By clustering, you can identify these groups and tailor teaching strategies for each group.

### Real-Life Use Case:
In marketing, businesses use clustering to segment customers. For instance:
- **Group 1:** Young adults with low income but high spending.  
- **Group 2:** Middle-aged customers with high income and moderate spending.

This helps companies create targeted marketing campaigns.

---

## 2. Association

Association is about finding relationships between items in a dataset. It identifies patterns, such as "If X happens, Y is likely to happen."

### Example:
Imagine you run a supermarket and want to find out which products are frequently bought together:

- Customers who buy **bread** often buy **butter**.  
- Customers who buy **milk** often buy **cookies**.

From this information, you can:
- Place bread and butter together on shelves.  
- Offer discounts on cookies when customers buy milk.

### Real-Life Use Case:
E-commerce websites like Amazon use association to show recommendations:
- "Customers who bought this item also bought that item."

---

## Key Differences:

| Feature         | **Clustering**                           | **Association**                                |
|------------------|------------------------------------------|-----------------------------------------------|
| **Purpose**      | Group similar data into clusters         | Find relationships between items              |
| **Example**      | Grouping students by exam scores         | Bread and butter are often bought together    |
| **Use Case**     | Customer segmentation, anomaly detection | Market basket analysis, product recommendations |

---

These techniques help in understanding data better and making informed decisions in areas like marketing, retail, and education.


## Unsupervised Learning Algorithms

Unsupervised learning algorithms identify patterns in unlabeled data. Here are some common types:


## 1. Clustering Algorithms

Clustering algorithms group data points into clusters based on similarity. Examples include:

- **K-Means Clustering**  
  Partitions data into \( k \) clusters, minimizing the variance within each cluster.

- **Hierarchical Clustering**  
  Builds a tree of clusters either by merging smaller clusters (agglomerative) or splitting larger clusters (divisive).

- **DBSCAN (Density-Based Spatial Clustering of Applications with Noise)**  
  Groups data points based on density, identifying clusters of varying shapes and sizes. It also marks noise points as outliers.

---

## 2. Dimensionality Reduction Algorithms

Dimensionality reduction algorithms reduce the number of features in data while preserving the most important information. Examples include:

- **Principal Component Analysis (PCA)**  
  Reduces dimensionality by finding the principal axes of variance in the data.
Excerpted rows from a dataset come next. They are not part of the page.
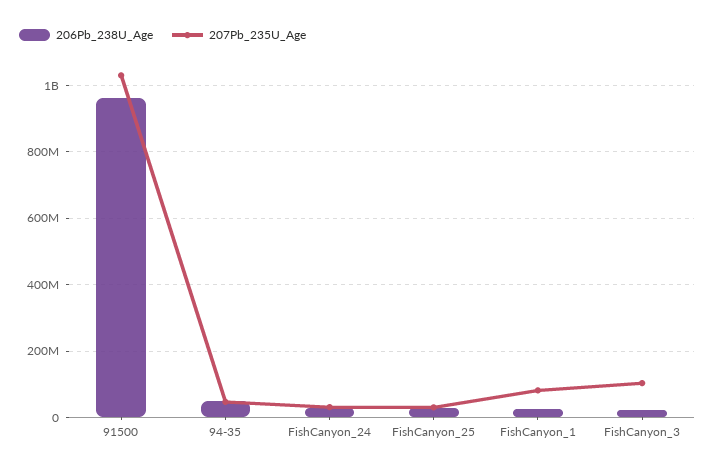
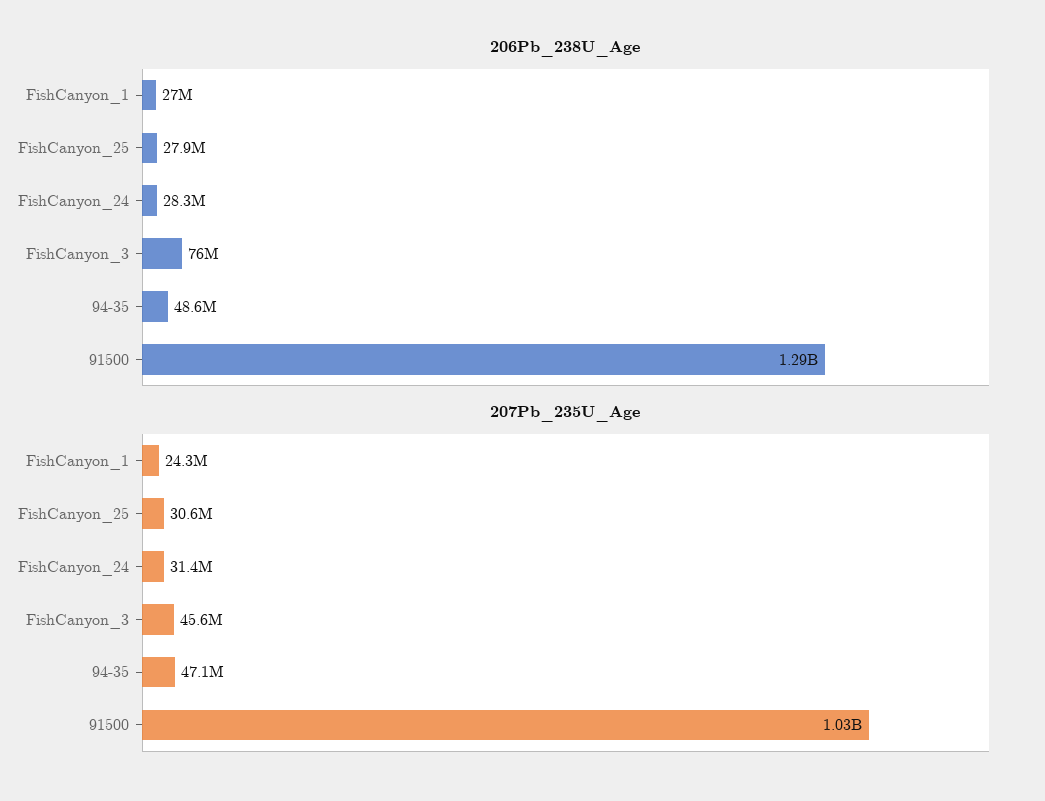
206Pb_238U_Age, 91500: 960000000 -> 1290000000
207Pb_235U_Age, FishCanyon_1: 80000000 -> 24300000
206Pb_238U_Age, FishCanyon_3: 20000000 -> 76000000
207Pb_235U_Age, FishCanyon_3: 100000000 -> 45600000

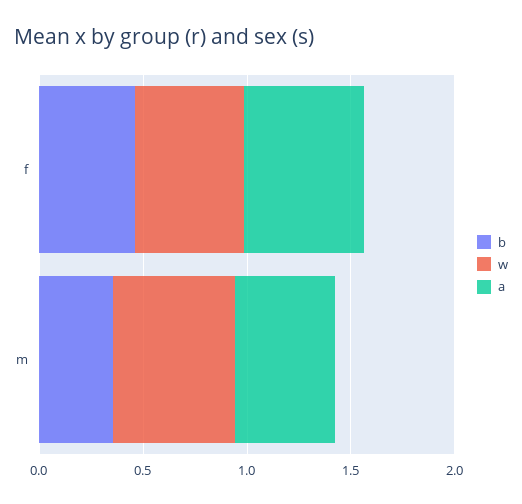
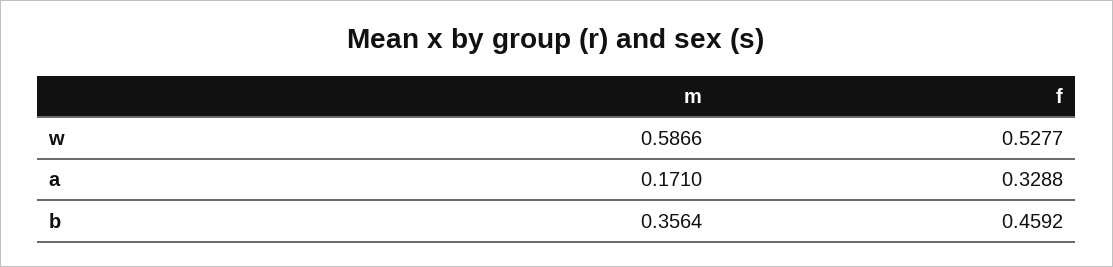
a, f: 0.6 -> 0.3288
a, m: 0.5 -> 0.171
Useful for visualization and speeding up computations.

---

These algorithms are widely used for customer segmentation, anomaly detection, data visualization, and more.


## Advantages of Unsupervised Learning

- Unsupervised learning is used for more complex tasks as compared to supervised learning because, in unsupervised learning, we don't have labeled input data.

- Unsupervised learning is preferable as it is easy to get unlabeled data in comparison to labeled data.

## Disadvantages of Unsupervised Learning

- Unsupervised learning is intrinsically more difficult than supervised learning as it does not have corresponding output.

- The result of the unsupervised learning algorithm might be less accurate as input data is not labeled, and algorithms do not know the exact output in advance.